Profits at the company have soared -- from $384 million in 2001 to $792 million in 2002, and to $1.3 billion last year. The company's stock price has climbed from less than $20 a share in early 2001 to more than $50 last week. Its quarterly stock dividend has jumped from less than 6 cents a share to 19 cents in that period, and the stock split three-for-one last year.

Chief executive Albert L. Lord, the architect of Sallie's Mae's success, has also done well. He received $41.8 million in total compensation, including stock options exercised, last year. President Thomas J. Fitzpatrick received $27.8 million. The two ranked second and fourth, respectively, in total compensation in a Washington Post survey of executive compensation in the region.

"Sallie Mae is the Frankenstein that federal law created and let loose on the marketplace," said Barmak Nassirian, associate executive director of the American Association of Collegiate Registrars and Admissions Officers and a longtime critic of the company.


Sallie Mae, which has more than 600 employees in the Washington area and more than 7,000 nationwide, has moved strongly into fields only tangentially related to student loans, including a small mortgage-banking subsidiary. But its fundamental business makes it important to millions of American families.

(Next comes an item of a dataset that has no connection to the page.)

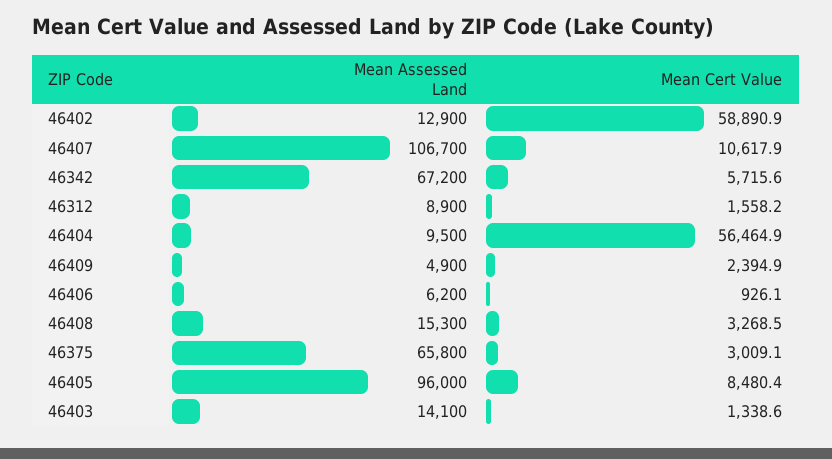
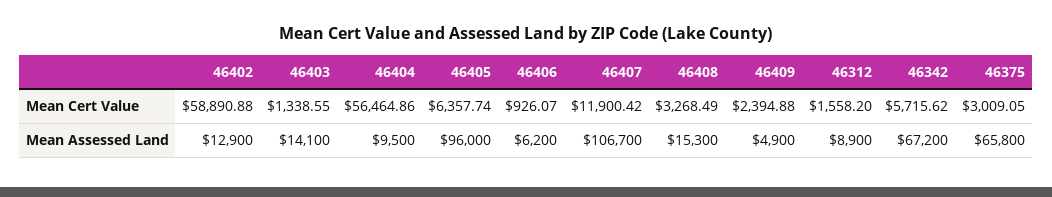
Mean Cert Value, 46407: 10617.9 -> 11900.42
Mean Cert Value, 46405: 8480.4 -> 6357.74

The cost of college has been rising faster than most people's incomes. Tuition and fees rose 47 percent after inflation at four-year public colleges and 44 percent at private colleges over the past 10 years, according to the College Board.

The result is rapidly rising debt as families, unwilling to deny children as big a leg up as they can get, borrow to pay what their resources and scholarships do not cover.

Those rising needs, and an increasing number of young people seeking to go to college, have spurred Sallie Mae's growth.